What I ask you is that you respect the pronouns that a trans person specifies. If you happen upon a trans woman who asks to be called “she” and “her,” please do so.

No, I often hear in response. The retort is that transgenderism is, at best, a delusion. According to this insistence, a trans woman is necessarily male in every pertinent context. The problem, it is said, is that this trans woman possesses some sort of mental illness or delusion that “he” is a woman. This is comparable, it is often said, to able-bodied people who feel that it is “wrong” to have all their limbs and who have the desire to have a perfectly healthy limb surgically amputated (this is a real mental illness).

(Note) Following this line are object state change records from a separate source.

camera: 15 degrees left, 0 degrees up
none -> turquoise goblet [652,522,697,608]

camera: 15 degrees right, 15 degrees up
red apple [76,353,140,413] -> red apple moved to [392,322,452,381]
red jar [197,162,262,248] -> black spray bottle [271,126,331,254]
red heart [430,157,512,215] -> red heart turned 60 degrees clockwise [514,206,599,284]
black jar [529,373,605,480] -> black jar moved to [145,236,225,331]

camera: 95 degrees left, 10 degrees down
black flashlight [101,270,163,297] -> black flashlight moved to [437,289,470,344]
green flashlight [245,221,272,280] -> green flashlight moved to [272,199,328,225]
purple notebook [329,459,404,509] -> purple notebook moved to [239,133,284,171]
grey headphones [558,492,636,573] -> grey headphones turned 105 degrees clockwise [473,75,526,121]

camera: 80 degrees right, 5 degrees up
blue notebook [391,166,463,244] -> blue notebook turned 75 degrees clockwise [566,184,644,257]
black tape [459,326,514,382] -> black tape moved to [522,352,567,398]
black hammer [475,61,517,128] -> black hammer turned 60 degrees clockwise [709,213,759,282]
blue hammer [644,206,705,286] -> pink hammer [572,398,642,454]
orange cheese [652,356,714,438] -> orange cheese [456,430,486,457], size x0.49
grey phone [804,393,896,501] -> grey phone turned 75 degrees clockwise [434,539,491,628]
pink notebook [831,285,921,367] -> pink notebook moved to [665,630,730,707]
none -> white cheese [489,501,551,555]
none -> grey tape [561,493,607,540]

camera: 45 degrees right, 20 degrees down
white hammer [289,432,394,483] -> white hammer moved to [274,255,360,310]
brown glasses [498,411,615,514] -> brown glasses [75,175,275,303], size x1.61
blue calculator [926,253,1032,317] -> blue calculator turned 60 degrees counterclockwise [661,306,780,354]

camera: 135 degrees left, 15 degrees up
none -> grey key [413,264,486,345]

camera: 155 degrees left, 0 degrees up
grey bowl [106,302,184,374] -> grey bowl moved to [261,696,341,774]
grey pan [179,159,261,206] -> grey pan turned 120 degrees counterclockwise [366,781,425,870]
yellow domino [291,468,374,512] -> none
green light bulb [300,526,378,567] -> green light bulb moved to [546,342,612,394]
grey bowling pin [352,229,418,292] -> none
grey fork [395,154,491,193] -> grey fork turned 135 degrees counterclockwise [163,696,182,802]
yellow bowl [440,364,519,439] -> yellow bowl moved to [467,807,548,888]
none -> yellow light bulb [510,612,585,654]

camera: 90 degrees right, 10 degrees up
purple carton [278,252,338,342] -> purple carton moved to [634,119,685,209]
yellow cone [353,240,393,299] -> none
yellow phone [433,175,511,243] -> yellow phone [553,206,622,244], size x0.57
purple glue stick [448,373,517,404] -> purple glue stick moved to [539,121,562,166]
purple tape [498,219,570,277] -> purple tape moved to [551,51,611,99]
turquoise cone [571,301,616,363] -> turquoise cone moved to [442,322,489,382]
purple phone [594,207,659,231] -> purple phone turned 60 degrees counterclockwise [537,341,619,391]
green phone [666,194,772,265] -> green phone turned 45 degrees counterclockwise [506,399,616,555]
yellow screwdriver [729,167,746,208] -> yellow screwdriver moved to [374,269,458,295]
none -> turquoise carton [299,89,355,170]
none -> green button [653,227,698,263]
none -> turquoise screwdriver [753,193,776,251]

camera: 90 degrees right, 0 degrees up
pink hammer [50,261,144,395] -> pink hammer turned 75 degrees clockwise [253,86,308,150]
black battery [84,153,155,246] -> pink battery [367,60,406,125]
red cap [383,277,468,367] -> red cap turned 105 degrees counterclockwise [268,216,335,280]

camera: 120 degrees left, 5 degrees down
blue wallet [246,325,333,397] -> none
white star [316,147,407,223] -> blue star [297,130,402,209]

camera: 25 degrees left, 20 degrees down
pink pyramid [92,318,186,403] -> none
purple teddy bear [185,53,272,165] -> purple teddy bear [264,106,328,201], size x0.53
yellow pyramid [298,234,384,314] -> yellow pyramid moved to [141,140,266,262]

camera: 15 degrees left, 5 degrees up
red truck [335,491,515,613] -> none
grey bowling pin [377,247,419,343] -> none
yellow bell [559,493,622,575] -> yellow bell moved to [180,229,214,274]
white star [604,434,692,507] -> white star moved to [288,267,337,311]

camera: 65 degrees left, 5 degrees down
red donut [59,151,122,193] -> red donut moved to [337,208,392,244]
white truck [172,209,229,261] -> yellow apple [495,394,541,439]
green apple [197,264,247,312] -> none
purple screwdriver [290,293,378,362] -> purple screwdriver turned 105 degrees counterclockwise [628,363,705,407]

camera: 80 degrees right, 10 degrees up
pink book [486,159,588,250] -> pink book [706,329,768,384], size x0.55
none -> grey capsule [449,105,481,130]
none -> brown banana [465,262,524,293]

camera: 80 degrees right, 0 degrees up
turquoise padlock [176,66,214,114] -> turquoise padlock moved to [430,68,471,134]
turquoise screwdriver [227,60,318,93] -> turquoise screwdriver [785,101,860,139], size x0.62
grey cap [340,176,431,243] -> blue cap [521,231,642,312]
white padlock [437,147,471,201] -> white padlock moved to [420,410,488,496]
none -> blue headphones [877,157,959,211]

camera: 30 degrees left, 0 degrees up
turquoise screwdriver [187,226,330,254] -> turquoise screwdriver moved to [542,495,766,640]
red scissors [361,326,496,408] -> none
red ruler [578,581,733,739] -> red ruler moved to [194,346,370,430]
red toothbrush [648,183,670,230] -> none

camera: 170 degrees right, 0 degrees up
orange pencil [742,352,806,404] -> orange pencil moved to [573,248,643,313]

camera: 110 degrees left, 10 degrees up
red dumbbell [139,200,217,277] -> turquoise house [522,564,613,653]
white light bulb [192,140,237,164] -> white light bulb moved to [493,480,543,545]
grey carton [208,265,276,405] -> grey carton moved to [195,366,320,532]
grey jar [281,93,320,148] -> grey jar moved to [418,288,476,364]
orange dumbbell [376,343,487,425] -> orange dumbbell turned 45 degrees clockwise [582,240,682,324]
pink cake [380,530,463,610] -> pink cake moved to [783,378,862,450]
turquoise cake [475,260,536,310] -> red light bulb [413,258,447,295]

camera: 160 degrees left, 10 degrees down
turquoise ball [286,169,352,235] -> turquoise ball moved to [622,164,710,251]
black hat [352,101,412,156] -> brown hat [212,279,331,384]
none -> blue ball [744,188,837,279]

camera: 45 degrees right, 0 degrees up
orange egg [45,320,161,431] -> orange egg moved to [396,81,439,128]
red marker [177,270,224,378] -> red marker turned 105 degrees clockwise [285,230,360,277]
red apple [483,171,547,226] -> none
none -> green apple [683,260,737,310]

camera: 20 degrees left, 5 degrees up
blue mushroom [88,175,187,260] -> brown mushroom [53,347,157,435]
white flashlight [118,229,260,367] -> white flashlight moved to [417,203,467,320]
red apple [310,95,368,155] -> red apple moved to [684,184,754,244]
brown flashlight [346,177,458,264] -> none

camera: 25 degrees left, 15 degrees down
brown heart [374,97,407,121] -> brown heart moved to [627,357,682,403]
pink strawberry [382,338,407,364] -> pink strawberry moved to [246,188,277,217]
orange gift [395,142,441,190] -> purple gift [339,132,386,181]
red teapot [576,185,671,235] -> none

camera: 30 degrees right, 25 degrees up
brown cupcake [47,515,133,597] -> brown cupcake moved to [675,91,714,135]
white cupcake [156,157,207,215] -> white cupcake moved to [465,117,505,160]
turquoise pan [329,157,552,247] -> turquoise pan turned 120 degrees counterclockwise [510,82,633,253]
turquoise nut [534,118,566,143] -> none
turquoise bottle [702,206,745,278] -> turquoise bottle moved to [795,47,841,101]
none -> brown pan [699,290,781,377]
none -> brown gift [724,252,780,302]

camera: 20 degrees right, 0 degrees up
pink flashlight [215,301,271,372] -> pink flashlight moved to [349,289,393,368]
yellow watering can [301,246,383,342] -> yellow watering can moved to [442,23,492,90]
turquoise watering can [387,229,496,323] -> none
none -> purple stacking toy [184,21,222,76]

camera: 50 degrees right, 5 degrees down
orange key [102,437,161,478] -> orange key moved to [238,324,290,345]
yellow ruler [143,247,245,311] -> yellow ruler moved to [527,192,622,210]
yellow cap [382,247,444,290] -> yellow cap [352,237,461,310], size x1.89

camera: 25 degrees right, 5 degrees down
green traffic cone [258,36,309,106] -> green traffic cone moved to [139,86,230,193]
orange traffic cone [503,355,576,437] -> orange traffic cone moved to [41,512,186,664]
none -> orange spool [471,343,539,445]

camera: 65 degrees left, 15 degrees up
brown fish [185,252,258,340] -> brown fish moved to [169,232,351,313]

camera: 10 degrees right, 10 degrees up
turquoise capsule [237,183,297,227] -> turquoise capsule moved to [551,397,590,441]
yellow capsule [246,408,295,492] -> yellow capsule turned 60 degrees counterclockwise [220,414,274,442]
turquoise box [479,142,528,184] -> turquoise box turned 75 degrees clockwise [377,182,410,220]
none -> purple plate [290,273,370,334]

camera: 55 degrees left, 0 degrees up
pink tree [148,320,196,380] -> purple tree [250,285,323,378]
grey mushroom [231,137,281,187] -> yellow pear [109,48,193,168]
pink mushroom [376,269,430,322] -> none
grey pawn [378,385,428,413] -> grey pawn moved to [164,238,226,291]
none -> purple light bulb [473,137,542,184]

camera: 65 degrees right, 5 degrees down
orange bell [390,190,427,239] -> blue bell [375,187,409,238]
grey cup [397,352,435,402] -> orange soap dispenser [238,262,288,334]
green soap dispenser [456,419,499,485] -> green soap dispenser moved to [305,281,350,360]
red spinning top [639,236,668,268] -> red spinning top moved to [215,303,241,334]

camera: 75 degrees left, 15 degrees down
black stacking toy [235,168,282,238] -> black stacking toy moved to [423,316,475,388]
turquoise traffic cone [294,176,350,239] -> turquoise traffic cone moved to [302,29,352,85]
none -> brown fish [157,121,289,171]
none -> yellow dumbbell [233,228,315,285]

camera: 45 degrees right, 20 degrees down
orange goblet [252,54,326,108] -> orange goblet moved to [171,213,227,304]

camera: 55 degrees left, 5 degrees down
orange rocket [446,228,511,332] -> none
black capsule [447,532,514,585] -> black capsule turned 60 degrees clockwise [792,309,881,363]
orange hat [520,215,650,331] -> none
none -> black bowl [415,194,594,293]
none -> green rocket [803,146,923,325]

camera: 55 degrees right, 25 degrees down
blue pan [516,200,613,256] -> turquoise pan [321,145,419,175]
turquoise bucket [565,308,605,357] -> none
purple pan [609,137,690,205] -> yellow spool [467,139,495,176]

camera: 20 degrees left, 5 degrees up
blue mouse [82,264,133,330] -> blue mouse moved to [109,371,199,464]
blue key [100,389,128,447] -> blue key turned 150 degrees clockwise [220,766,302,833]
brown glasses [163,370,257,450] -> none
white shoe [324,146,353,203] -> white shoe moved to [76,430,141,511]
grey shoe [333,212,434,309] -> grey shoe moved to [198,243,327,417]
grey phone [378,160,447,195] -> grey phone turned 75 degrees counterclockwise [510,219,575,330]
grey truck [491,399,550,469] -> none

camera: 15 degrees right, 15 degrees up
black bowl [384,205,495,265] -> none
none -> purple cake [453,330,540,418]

According to that interpretation, it is not just annoying to comply with calling a trans woman by her requested pronouns; it is wrong. It is wrong, we are told, because to call this “delusional man” a “she” is to reinforce and enable “his” “delusion.” After all, aren’t genitalia the deciding factor in determining whether someone is male or female?

My response is as follows. There is indeed scientific evidence for a physiological basis in transgenderism. Other parts of the anatomy can be overridden by brain structure and brain chemistry. Since the 1990s, neurologists have found, from data collected in autopsies, that a trans woman’s brain has greater physiological similarity to a cis woman’s brain than a cis man’s. The greater similarity is in the structure in the brain called the BSTc — the Central subdivision of the Bed nucleus of the Stria Terminalis.

Now let’s imagine, for argument’s sake, that it turns out that I am wrong. And let’s say that you have indeed done as I asked, and called trans people by their preferred pronouns. What is the worst that could happen? The worst that would happen was that for some brief moment, yes, you did provide some trivial and fleeting reinforcement to someone’s “delusion.” And then you went on with your day. And maybe this subtle change in the culture might contribute to larger changes, such as there being more trans women competing against cis female athletes.

But let’s imagine that I’m correct, and you don’t do as I asked. What’s the worst that could happen from that? It’s already a fact that, their entire lives, trans people have been continually invalidated, often even by members of their own families, sometimes their own parents. These people are frequently told that they don’t know their own minds and don’t understand their own thoughts. To be hit on the head with this, over and over, for decades, leaves scars. And if I’m right, and you disrespect trans people’s pronouns, you will have made a contribution to this lifetime of invalidation, denial, ridicule, and abuse.

Again, I’m not Blaise Pascal. I’m not claiming that if you do as I ask, and it turns out I’m wrong, that you’ve lost nothing anyway. But I am asking you to weigh the cost of me being wrong versus the cost of it being wrong to disrespect trans people’s pronouns.